The worst part of the procedure is the time-crunched period between signing a preliminary agreement and a final contract. At the suggestions of the agent, we allowed eight weeks for this. You need to produce a lot of paperwork for banks to assess if they want to lend to you, and you have only a limited time to do it: most of the major lenders will take most of that eight weeks themselves.
I wish someone had given me a list of documents I would need before I started the process. Having a profil zaufany helped a little., and it may all have been easier if there wasn’t a pandemic, and more offices were open. Anyway, the documents I was asked for included:
- Copy of a certificate of my address (“meldunek”). It turns out these only last for 18 months, and even my landlord was surprised by that.
- Copy of the registration of my right to reside in Poland. This was very easy to get, back when I was a citizen of an EU member state. Fortunately that document is still good, but only for a few months more.
- Copies of recent bank statements.
- For each bank, a separate form completed by my employer.

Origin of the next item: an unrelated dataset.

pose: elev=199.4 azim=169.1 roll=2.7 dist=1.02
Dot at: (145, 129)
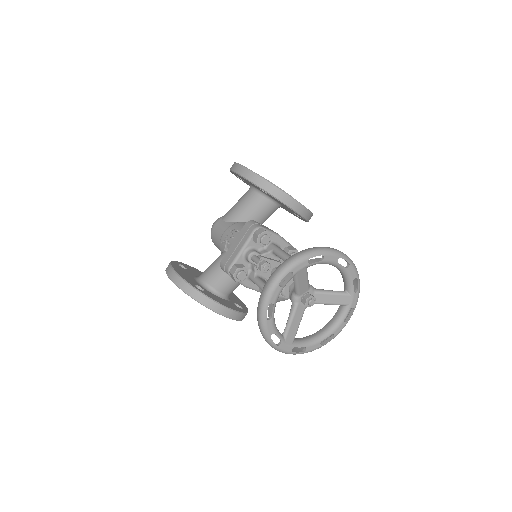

- For my działalność gospodarcza (sometimes translated as “company”, but really just a different tax heading for any self-employment):
- A statement that I owed no income tax (the first statement they send said that I owed everything I had already paid, despite my having paid it correctly. The accountant straightened them out in a couple of days.)
- A statement that I owed no ZUS (similar to National Insurance in the UK). Complicated in this case by the fact that I did owe ZUS; my accountant hadn’t mentioned it for about 20 months, despite seeing my accounts. At least I found out, and paid it.
- For four out of five banks, a separate form completed by my accountant.
- For one bank, incremental and running-total statements of income and costs.
I have some concerns about the lack of structural survey. One agent said that the seller is legally obliged to mention any known problems with the building. As far as I can see, though, that creates a disincentive to ever investigate any problems with a building: what the owner does know can hurt the sale price, but what they don’t know can’t. There is a step in the process where a bank agent validates the purchase price. Obviously the bank wants to avoid the risk of a defaulted mortgage on an overvalued property. I don’t know how much of this agent’s work is just price comparison with recent nearby sales of similar properties, versus actually visiting the property and checking that it’s not in poor repair. Searching Google for services similar to a UK buyer’s survey didn’t turn up anything useful.
Right now we have an agreement with a seller, and have submitted loan applications to three banks. I still need to produce more paperwork to be able to apply to two more banks, but we’re already three weeks into the eight week period we agreed in which we would get a mortgage. There may yet be delays.